The 1996 amendment outlawed the use of deadly traps, but it did not ban capturing animals alive, Judge Larry Naves decided in a case that was argued in September.
“The plain language of Amendment 14 prohibits certain specified ‘methods’ of taking wildlife in Colorado which were considered to be inhumane or indiscriminate,” Naves wrote.
Among those devices are leg-hold traps, instant-kill body-gripping design traps, poisons and snares, the judge said.
“The plain language does not express any prohibition on the use of any other methods of taking wildlife, including live traps,” Naves concluded.
Sinapu, a nonprofit wildlife-conservation group, sued the Colorado Wildlife Commission for approving regulations in 2006 that allow live trapping, despite the so-called trapping-ban ballot measure that passed with 52 percent of the vote.
Sinapu has since been incorporated into WildEarth Guardians.
“I really think this undercuts the citizens’ intent,” said Wendy Keefover-Ring, carnivore-protection director for WildEarth Guardians.
“This flies in the face of the majority opinion of people, who just don’t like trapping,” she said.
The measure, however, specifically addressed only “methods of taking wildlife,” not the overall practice of trapping, Naves said.
“Had it been the intent to prohibit all recreational or commercial trapping, Amendment 14 could have easily been drafted to affect that result,” Naves wrote, agreeing with the arguments of Assistant Attorney General Timothy Monahan, assistant attorney general.
Fur trappers were pleased with the ruling, which reinstates the trapping of marten and mink in season and keeps in place provisions that allow trapping for nuisance animals such as skunks, raccoons and squirrels.

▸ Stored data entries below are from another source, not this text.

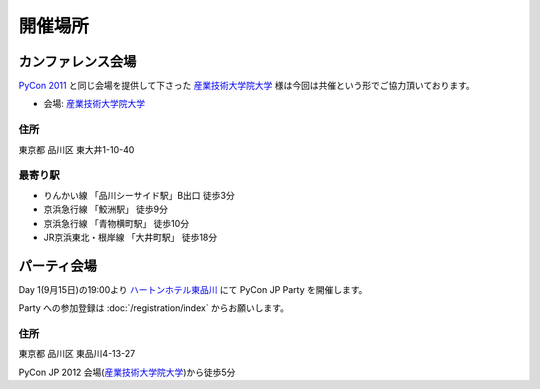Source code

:==========
 開催場所
==========

カンファレンス会場
==================

`PyCon 2011 <http://2011.pycon.jp/>`_ と同じ会場を提供して下さった `産業技術大学院大学`_ 様は今回は共催という形でご協力頂いております。

- 会場: `産業技術大学院大学`_

.. _`産業技術大学院大学`: http://aiit.ac.jp/

.. raw:: html

   <iframe width="530" height="530" frameborder="0" scrolling="no" marginheight="0" marginwidth="0" src="http://maps.google.com/maps?f=q&amp;source=s_q&amp;hl=ja&amp;geocode=&amp;q=%E7%94%A3%E6%A5%AD%E6%8A%80%E8%A1%93%E5%A4%A7%E5%AD%A6%E9%99%A2%E5%A4%A7%E5%AD%A6&amp;aq=&amp;sll=37.0625,-95.677068&amp;sspn=69.061547,135.087891&amp;ie=UTF8&amp;hq=%E7%94%A3%E6%A5%AD%E6%8A%80%E8%A1%93%E5%A4%A7%E5%AD%A6%E9%99%A2%E5%A4%A7%E5%AD%A6&amp;hnear=&amp;radius=15000&amp;t=m&amp;cid=9578655232339000915&amp;ll=35.616768,139.750643&amp;spn=0.033492,0.054932&amp;z=14&amp;iwloc=A&amp;output=embed"></iframe><br /><small><a href="http://maps.google.com/maps?f=q&amp;source=embed&amp;hl=ja&amp;geocode=&amp;q=%E7%94%A3%E6%A5%AD%E6%8A%80%E8%A1%93%E5%A4%A7%E5%AD%A6%E9%99%A2%E5%A4%A7%E5%AD%A6&amp;aq=&amp;sll=37.0625,-95.677068&amp;sspn=69.061547,135.087891&amp;ie=UTF8&amp;hq=%E7%94%A3%E6%A5%AD%E6%8A%80%E8%A1%93%E5%A4%A7%E5%AD%A6%E9%99%A2%E5%A4%A7%E5%AD%A6&amp;hnear=&amp;radius=15000&amp;t=m&amp;cid=9578655232339000915&amp;ll=35.616768,139.750643&amp;spn=0.033492,0.054932&amp;z=14&amp;iwloc=A" style="color:#0000FF;text-align:left">大きな地図で見る</a></small>

住所
----
東京都 品川区 東大井1-10-40

最寄り駅
--------
- りんかい線 「品川シーサイド駅」B出口 徒歩3分
- 京浜急行線 「鮫洲駅」 徒歩9分
- 京浜急行線 「青物横町駅」 徒歩10分
- JR京浜東北・根岸線 「大井町駅」 徒歩18分

パーティ会場
============
Day 1(9月15日)の19:00より
`ハートンホテル東品川 <http://www.hearton.co.jp/higashishinagawa/>`_
にて PyCon JP Party を開催します。

Party への参加登録は
:doc:`/registration/index` からお願いします。

.. raw:: html

   <iframe width="530" height="530" frameborder="0" scrolling="no" marginheight="0" marginwidth="0" src="https://maps.google.co.jp/maps?hl=ja&amp;client=firefox-a&amp;ie=UTF8&amp;q=%E3%80%92140-0002+%E6%9D%B1%E4%BA%AC%E9%83%BD%E5%93%81%E5%B7%9D%E5%8C%BA%E6%9D%B1%E5%93%81%E5%B7%9D4-13-27(%E3%83%8F%E3%83%BC%E3%83%88%E3%83%B3%E3%83%9B%E3%83%86%E3%83%AB%E6%9D%B1%E5%93%81%E5%B7%9D)%5C&amp;fb=1&amp;gl=jp&amp;hq=(%E3%83%8F%E3%83%BC%E3%83%88%E3%83%B3%E3%83%9B%E3%83%86%E3%83%AB%E6%9D%B1%E5%93%81%E5%B7%9D)%5C&amp;hnear=0x60188a7485b6e317:0xc971b3f42d17ff5a,%E6%9D%B1%E4%BA%AC%E9%83%BD%E5%93%81%E5%B7%9D%E5%8C%BA%E6%9D%B1%E5%93%81%E5%B7%9D%EF%BC%94%E4%B8%81%E7%9B%AE%EF%BC%91%EF%BC%93%E2%88%92%EF%BC%92%EF%BC%97&amp;cid=0,0,9678328031359128291&amp;ll=35.610378,139.75037&amp;spn=0.006295,0.006295&amp;t=m&amp;iwloc=A&amp;brcurrent=3,0x60188a741396b11d:0x9a49ae740643d65d,0&amp;output=embed"></iframe><br /><small><a href="https://maps.google.co.jp/maps?hl=ja&amp;client=firefox-a&amp;ie=UTF8&amp;q=%E3%80%92140-0002+%E6%9D%B1%E4%BA%AC%E9%83%BD%E5%93%81%E5%B7%9D%E5%8C%BA%E6%9D%B1%E5%93%81%E5%B7%9D4-13-27(%E3%83%8F%E3%83%BC%E3%83%88%E3%83%B3%E3%83%9B%E3%83%86%E3%83%AB%E6%9D%B1%E5%93%81%E5%B7%9D)%5C&amp;fb=1&amp;gl=jp&amp;hq=(%E3%83%8F%E3%83%BC%E3%83%88%E3%83%B3%E3%83%9B%E3%83%86%E3%83%AB%E6%9D%B1%E5%93%81%E5%B7%9D)%5C&amp;hnear=0x60188a7485b6e317:0xc971b3f42d17ff5a,%E6%9D%B1%E4%BA%AC%E9%83%BD%E5%93%81%E5%B7%9D%E5%8C%BA%E6%9D%B1%E5%93%81%E5%B7%9D%EF%BC%94%E4%B8%81%E7%9B%AE%EF%BC%91%EF%BC%93%E2%88%92%EF%BC%92%EF%BC%97&amp;cid=0,0,9678328031359128291&amp;ll=35.610378,139.75037&amp;spn=0.006295,0.006295&amp;t=m&amp;iwloc=A&amp;brcurrent=3,0x60188a741396b11d:0x9a49ae740643d65d,0&amp;source=embed" style="color:#0000FF;text-align:left">大きな地図で見る</a></small>

住所
----
東京都 品川区 東品川4-13-27

PyCon JP 2012 会場(`産業技術大学院大学`_)から徒歩5分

“It was only addressing the tools,” said Marv Miller, vice president of the Colorado Trappers Association. “We all understood it that way.
Sinapu attorney Susan Morath Horner argued that language in the amendment specified that live traps could be used only for scientific research, relocation, medical treatment or falconry and not for purposes such as protecting public health or private property.
Naves, however, called it “an overly technical and complex argument” that “likely does not reflect how voters would have read or understood the provision.”
A Division of Wildlife survey before the election showed that 61 percent of residents supported a full ban on trapping and more than half objected to trapping for recreation or money, Keefover-Ring said.
WildEarth Guardians is considering its next move, she said, including a legal appeal, political pressure on the state legislaturefor a new law restricting trapping and a new ballot measure.
“The bottom line,” Keefover-Ring said, “is they’ll be able to trap for pelts, for recreation, and the people don’t want that.”